Required action:
Reproduce each of the items below line for line, keeping every character, space and line break the same.

Data section:
- Opening Delimiter -

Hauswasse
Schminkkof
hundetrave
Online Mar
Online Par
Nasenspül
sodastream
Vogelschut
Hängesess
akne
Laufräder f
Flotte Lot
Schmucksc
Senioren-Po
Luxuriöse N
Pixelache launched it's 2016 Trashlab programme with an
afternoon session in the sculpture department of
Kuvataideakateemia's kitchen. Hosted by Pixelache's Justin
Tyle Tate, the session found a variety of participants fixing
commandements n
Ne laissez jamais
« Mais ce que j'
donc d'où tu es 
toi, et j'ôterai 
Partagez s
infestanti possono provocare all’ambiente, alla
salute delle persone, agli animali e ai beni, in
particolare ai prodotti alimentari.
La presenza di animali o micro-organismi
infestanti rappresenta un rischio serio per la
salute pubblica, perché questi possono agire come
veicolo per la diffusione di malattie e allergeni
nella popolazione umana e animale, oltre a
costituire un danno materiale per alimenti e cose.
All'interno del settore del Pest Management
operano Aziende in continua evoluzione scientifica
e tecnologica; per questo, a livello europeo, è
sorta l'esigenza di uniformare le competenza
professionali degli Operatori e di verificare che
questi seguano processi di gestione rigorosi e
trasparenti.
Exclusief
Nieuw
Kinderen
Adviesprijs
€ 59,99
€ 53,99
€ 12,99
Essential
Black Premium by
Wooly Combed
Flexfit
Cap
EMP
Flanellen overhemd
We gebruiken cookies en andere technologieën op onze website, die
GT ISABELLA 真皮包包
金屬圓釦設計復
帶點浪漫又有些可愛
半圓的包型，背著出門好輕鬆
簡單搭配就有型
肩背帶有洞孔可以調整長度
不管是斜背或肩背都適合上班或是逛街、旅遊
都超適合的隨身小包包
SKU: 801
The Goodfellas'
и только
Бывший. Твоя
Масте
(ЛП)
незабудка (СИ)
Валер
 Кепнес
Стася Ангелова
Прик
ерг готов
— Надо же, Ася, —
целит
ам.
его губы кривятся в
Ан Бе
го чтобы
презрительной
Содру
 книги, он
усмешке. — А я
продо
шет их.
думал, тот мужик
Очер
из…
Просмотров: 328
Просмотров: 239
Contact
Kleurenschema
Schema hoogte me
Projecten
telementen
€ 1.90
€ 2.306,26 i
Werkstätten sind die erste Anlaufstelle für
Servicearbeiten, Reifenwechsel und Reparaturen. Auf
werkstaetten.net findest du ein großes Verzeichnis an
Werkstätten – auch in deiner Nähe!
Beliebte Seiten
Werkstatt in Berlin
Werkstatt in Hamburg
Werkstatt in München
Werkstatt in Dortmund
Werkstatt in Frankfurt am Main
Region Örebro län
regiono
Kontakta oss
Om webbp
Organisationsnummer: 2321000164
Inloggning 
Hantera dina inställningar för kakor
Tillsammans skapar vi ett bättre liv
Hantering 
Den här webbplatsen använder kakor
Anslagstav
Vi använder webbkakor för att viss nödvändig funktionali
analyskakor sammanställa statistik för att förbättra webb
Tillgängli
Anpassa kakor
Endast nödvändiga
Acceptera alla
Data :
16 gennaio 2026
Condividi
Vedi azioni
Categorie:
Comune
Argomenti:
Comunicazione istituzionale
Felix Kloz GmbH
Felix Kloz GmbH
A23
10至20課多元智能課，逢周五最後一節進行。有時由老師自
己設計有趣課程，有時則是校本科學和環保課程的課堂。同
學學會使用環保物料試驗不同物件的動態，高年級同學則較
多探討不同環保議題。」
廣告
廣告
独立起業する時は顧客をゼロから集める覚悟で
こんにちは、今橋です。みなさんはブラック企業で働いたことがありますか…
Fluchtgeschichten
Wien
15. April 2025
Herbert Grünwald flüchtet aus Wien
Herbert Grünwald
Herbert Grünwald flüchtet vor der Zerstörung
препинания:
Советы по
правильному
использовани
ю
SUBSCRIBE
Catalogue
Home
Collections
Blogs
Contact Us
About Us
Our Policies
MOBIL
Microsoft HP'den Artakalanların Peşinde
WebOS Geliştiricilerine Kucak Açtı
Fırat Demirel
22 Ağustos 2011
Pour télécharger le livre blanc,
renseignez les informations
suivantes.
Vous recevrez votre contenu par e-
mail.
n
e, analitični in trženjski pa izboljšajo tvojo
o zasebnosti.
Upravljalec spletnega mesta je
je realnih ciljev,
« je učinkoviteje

- Closing Delimiter -

Solution:
Hauswasse
Schminkkof
hundetrave
Online Mar
Online Par
Nasenspül
sodastream
Vogelschut
Hängesess
akne
Laufräder f
Flotte Lot
Schmucksc
Senioren-Po
Luxuriöse N
Pixelache launched it's 2016 Trashlab programme with an
afternoon session in the sculpture department of
Kuvataideakateemia's kitchen. Hosted by Pixelache's Justin
Tyle Tate, the session found a variety of participants fixing
commandements n
Ne laissez jamais
« Mais ce que j'
donc d'où tu es 
toi, et j'ôterai 
Partagez s
infestanti possono provocare all’ambiente, alla
salute delle persone, agli animali e ai beni, in
particolare ai prodotti alimentari.
La presenza di animali o micro-organismi
infestanti rappresenta un rischio serio per la
salute pubblica, perché questi possono agire come
veicolo per la diffusione di malattie e allergeni
nella popolazione umana e animale, oltre a
costituire un danno materiale per alimenti e cose.
All'interno del settore del Pest Management
operano Aziende in continua evoluzione scientifica
e tecnologica; per questo, a livello europeo, è
sorta l'esigenza di uniformare le competenza
professionali degli Operatori e di verificare che
questi seguano processi di gestione rigorosi e
trasparenti.
Exclusief
Nieuw
Kinderen
Adviesprijs
€ 59,99
€ 53,99
€ 12,99
Essential
Black Premium by
Wooly Combed
Flexfit
Cap
EMP
Flanellen overhemd
We gebruiken cookies en andere technologieën op onze website, die
GT ISABELLA 真皮包包
金屬圓釦設計復
帶點浪漫又有些可愛
半圓的包型，背著出門好輕鬆
簡單搭配就有型
肩背帶有洞孔可以調整長度
不管是斜背或肩背都適合上班或是逛街、旅遊
都超適合的隨身小包包
SKU: 801
The Goodfellas'
и только
Бывший. Твоя
Масте
(ЛП)
незабудка (СИ)
Валер
 Кепнес
Стася Ангелова
Прик
ерг готов
— Надо же, Ася, —
целит
ам.
его губы кривятся в
Ан Бе
го чтобы
презрительной
Содру
 книги, он
усмешке. — А я
продо
шет их.
думал, тот мужик
Очер
из…
Просмотров: 328
Просмотров: 239
Contact
Kleurenschema
Schema hoogte me
Projecten
telementen
€ 1.90
€ 2.306,26 i
Werkstätten sind die erste Anlaufstelle für
Servicearbeiten, Reifenwechsel und Reparaturen. Auf
werkstaetten.net findest du ein großes Verzeichnis an
Werkstätten – auch in deiner Nähe!
Beliebte Seiten
Werkstatt in Berlin
Werkstatt in Hamburg
Werkstatt in München
Werkstatt in Dortmund
Werkstatt in Frankfurt am Main
Region Örebro län
regiono
Kontakta oss
Om webbp
Organisationsnummer: 2321000164
Inloggning 
Hantera dina inställningar för kakor
Tillsammans skapar vi ett bättre liv
Hantering 
Den här webbplatsen använder kakor
Anslagstav
Vi använder webbkakor för att viss nödvändig funktionali
analyskakor sammanställa statistik för att förbättra webb
Tillgängli
Anpassa kakor
Endast nödvändiga
Acceptera alla
Data :
16 gennaio 2026
Condividi
Vedi azioni
Categorie:
Comune
Argomenti:
Comunicazione istituzionale
Felix Kloz GmbH
Felix Kloz GmbH
A23
10至20課多元智能課，逢周五最後一節進行。有時由老師自
己設計有趣課程，有時則是校本科學和環保課程的課堂。同
學學會使用環保物料試驗不同物件的動態，高年級同學則較
多探討不同環保議題。」
廣告
廣告
独立起業する時は顧客をゼロから集める覚悟で
こんにちは、今橋です。みなさんはブラック企業で働いたことがありますか…
Fluchtgeschichten
Wien
15. April 2025
Herbert Grünwald flüchtet aus Wien
Herbert Grünwald
Herbert Grünwald flüchtet vor der Zerstörung
препинания:
Советы по
правильному
использовани
ю
SUBSCRIBE
Catalogue
Home
Collections
Blogs
Contact Us
About Us
Our Policies
MOBIL
Microsoft HP'den Artakalanların Peşinde
WebOS Geliştiricilerine Kucak Açtı
Fırat Demirel
22 Ağustos 2011
Pour télécharger le livre blanc,
renseignez les informations
suivantes.
Vous recevrez votre contenu par e-
mail.
n
e, analitični in trženjski pa izboljšajo tvojo
o zasebnosti.
Upravljalec spletnega mesta je
je realnih ciljev,
« je učinkoviteje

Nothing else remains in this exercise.